ガンや腫瘍の治療中には食欲が低下してしまう猫も多くいます。そういった時には中鎖脂肪酸を含むサプリメントなどが役立ちます。
■ 疑問:短鎖脂肪酸のほうが吸収されやすい?
長鎖脂肪酸と比較して、中鎖脂肪酸のほうがエネルギー源として素早く活用されるといわれていますが、それならもっと短い短鎖脂肪酸の方がエネルギー源として優れているのでは?と思いませんか?
しかし、残念ながら短鎖脂肪酸はエネルギー源として中鎖脂肪酸ほど活用されていません。短鎖脂肪酸の大半は、腸内細菌の活動によって作られるものも多く、大腸で吸収されて腸内環境を維持するのに使われるほか、水分や栄養を吸収する際のエネルギー源として使われています。中鎖脂肪酸のように全身のエネルギー源としてはあまり重視されていないようです。
同じ脂肪酸でも、中鎖脂肪酸と短鎖脂肪酸では使われ方が違うのです。
ちなみに長鎖脂肪酸は、一般的に皮下脂肪などに蓄えられ、体温を維持するのにも使われています。必要に応じてゆっくりと消費されていくので、速やかなエネルギー補給には向きませんが、体力を維持することを考えるととても大切なエネルギー源のひとつです。
おわりに
脂肪酸と一言で言っても、働きやエネルギー源として活用されるまでの時間なども異なり、さまざまな種類があります。
中でも中鎖脂肪酸は、摂取後速やかにエネルギー源に変わる特長を持っているので、食欲が低下している猫のエネルギー源や病気療養中の猫の健康サポートに役立つ栄養のひとつです。

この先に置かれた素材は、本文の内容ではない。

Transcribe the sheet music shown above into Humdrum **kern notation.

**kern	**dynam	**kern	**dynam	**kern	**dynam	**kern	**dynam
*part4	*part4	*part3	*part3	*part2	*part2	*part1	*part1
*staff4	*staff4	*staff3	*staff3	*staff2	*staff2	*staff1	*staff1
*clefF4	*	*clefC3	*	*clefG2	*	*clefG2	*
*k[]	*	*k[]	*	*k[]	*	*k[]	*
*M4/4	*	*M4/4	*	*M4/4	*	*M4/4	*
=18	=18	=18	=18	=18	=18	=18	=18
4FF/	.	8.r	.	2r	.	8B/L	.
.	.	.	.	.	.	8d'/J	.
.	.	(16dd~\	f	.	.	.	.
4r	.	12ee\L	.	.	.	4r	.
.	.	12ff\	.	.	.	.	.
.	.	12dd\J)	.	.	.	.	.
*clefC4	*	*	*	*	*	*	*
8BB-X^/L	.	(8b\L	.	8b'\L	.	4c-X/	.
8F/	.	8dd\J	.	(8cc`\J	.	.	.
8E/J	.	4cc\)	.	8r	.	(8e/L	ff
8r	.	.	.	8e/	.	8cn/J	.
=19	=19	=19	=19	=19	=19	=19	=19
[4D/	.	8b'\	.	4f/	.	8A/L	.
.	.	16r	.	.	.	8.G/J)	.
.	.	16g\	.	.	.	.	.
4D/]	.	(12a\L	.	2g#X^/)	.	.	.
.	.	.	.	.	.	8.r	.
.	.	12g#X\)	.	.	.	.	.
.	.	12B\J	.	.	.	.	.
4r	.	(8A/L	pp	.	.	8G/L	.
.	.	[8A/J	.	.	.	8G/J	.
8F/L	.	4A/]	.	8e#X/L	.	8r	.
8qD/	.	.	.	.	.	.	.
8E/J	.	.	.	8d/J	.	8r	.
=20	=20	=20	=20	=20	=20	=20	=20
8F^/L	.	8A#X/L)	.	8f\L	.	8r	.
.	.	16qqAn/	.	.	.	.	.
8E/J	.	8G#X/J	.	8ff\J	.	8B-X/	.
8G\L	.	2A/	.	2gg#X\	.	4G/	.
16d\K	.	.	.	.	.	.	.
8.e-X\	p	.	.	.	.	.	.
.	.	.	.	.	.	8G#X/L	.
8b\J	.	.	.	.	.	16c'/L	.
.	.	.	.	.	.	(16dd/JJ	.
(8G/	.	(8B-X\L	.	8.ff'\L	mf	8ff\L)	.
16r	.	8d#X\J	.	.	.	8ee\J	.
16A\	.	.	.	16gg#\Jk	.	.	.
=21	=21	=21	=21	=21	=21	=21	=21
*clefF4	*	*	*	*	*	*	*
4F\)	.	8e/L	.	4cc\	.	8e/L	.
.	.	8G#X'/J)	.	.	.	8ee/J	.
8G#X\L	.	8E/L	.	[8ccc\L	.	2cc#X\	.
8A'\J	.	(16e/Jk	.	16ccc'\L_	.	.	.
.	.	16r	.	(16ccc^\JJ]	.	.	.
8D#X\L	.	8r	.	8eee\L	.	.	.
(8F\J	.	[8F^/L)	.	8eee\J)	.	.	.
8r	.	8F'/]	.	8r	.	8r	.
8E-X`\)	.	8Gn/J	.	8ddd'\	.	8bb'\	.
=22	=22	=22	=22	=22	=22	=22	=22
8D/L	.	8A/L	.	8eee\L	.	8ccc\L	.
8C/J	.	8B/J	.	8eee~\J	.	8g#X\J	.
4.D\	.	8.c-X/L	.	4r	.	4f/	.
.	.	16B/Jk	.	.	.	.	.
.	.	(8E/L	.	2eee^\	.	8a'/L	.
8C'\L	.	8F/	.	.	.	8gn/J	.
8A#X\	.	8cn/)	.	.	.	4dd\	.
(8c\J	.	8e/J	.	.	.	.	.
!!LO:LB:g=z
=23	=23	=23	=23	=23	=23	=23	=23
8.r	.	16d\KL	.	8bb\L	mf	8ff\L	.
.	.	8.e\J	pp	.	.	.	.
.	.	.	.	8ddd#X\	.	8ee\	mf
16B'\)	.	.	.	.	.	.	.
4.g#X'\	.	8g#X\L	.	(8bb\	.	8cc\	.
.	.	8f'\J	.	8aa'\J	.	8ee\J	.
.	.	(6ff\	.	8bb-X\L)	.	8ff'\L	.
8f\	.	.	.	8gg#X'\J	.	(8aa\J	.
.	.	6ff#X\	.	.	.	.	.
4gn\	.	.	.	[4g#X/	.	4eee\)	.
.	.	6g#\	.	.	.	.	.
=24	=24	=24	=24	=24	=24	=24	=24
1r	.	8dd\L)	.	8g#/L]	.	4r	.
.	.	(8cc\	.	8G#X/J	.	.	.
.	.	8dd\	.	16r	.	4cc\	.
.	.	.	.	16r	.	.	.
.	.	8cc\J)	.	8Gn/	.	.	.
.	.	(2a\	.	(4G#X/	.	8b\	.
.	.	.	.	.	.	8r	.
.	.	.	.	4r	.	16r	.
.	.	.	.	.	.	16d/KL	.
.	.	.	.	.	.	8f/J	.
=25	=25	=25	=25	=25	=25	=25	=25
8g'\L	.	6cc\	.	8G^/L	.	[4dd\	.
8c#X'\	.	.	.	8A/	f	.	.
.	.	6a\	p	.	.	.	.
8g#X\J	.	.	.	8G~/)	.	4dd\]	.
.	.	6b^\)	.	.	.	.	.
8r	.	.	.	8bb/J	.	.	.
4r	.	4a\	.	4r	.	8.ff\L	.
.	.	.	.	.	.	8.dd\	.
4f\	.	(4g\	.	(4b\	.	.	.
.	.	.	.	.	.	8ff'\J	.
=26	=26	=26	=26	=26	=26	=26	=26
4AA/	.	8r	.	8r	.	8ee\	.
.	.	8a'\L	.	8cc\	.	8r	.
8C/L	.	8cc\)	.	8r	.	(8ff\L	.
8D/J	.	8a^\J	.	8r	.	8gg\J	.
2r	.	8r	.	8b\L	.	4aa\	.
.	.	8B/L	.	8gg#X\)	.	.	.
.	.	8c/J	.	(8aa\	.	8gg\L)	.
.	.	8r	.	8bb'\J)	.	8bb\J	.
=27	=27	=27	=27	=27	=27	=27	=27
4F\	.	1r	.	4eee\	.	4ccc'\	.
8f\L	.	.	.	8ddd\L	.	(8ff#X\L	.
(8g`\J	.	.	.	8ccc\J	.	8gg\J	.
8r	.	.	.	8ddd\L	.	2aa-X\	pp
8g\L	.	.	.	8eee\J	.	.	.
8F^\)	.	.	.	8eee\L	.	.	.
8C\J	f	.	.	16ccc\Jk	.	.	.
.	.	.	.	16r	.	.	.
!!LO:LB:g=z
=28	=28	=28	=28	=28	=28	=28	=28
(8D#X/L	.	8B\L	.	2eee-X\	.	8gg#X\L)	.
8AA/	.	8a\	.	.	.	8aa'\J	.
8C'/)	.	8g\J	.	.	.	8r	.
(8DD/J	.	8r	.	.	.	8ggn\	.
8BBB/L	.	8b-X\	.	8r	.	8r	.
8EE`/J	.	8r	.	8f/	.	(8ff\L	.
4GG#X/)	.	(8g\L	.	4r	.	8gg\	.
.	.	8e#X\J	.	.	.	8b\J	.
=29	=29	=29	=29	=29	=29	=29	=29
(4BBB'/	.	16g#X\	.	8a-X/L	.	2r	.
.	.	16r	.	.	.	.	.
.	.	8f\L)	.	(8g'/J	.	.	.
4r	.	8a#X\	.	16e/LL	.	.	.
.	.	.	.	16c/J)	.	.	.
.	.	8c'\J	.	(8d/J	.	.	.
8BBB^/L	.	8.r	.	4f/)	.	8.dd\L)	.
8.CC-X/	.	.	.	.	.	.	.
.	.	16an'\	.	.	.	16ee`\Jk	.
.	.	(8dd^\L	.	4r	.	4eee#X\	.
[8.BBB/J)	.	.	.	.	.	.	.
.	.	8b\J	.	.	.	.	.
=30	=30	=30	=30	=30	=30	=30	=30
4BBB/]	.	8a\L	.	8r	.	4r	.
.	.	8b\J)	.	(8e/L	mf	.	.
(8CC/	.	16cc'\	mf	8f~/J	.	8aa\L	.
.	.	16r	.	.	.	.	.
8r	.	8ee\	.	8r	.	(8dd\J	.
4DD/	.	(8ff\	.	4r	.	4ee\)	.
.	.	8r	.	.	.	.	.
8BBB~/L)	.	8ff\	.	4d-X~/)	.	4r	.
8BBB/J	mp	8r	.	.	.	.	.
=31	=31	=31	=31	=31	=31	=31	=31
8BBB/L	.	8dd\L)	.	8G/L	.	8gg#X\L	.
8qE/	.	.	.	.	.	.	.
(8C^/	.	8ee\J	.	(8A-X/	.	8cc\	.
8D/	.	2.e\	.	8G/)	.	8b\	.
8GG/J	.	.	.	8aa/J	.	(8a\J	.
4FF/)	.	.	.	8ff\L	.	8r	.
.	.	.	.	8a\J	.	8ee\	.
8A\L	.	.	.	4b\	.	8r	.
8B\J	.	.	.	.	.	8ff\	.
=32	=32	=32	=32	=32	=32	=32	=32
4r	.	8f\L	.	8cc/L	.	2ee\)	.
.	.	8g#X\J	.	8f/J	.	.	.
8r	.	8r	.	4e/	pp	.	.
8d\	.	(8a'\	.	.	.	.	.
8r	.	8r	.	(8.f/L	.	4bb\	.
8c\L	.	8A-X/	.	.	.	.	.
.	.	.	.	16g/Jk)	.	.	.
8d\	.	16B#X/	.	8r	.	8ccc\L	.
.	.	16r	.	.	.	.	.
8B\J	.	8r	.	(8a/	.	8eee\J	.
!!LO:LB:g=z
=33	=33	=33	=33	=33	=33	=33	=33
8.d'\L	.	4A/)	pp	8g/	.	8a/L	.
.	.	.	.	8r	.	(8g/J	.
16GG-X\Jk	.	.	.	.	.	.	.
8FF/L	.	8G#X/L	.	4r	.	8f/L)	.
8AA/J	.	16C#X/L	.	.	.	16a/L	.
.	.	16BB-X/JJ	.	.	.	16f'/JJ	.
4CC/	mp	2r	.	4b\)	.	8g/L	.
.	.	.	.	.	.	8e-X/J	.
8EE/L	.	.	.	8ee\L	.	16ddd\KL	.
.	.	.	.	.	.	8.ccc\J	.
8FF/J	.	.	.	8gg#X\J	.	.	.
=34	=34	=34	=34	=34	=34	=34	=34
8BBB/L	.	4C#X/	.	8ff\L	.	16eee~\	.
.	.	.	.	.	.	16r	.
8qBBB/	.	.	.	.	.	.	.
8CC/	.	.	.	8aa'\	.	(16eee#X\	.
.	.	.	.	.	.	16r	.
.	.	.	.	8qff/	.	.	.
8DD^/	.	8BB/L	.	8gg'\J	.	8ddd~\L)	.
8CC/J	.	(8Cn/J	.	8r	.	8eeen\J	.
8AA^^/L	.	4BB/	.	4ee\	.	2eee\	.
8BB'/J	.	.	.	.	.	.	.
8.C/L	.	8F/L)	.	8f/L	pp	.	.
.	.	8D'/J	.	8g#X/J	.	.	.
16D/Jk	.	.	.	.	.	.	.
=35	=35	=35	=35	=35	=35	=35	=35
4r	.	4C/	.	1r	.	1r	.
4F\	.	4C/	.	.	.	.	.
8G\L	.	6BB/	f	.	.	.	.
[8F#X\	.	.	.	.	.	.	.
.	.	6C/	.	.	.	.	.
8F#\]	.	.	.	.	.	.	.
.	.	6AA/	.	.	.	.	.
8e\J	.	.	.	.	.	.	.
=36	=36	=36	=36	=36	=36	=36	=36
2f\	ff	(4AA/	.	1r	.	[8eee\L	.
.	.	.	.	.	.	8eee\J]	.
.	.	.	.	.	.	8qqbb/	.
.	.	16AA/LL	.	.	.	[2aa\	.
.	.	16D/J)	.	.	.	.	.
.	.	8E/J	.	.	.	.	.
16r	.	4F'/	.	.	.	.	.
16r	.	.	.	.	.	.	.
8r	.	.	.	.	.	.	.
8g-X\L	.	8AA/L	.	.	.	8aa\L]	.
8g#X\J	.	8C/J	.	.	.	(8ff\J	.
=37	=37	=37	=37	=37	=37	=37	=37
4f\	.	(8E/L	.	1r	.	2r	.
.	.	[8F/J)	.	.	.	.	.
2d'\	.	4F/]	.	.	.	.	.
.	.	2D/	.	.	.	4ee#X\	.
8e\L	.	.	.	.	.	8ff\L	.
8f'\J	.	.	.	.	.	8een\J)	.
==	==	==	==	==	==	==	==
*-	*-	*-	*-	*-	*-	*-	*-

最近では中鎖脂肪酸は、速やかに脳で使われるエネルギーになるという研究結果も出てきています。
高齢の哺乳類の認知機能を維持するのに効果的なのではないか、と期待されている成分でもあります。猫も高齢になると認知機能が衰えていきますので、健康的に年齢を重ねていくためにも注目していきたい栄養素です。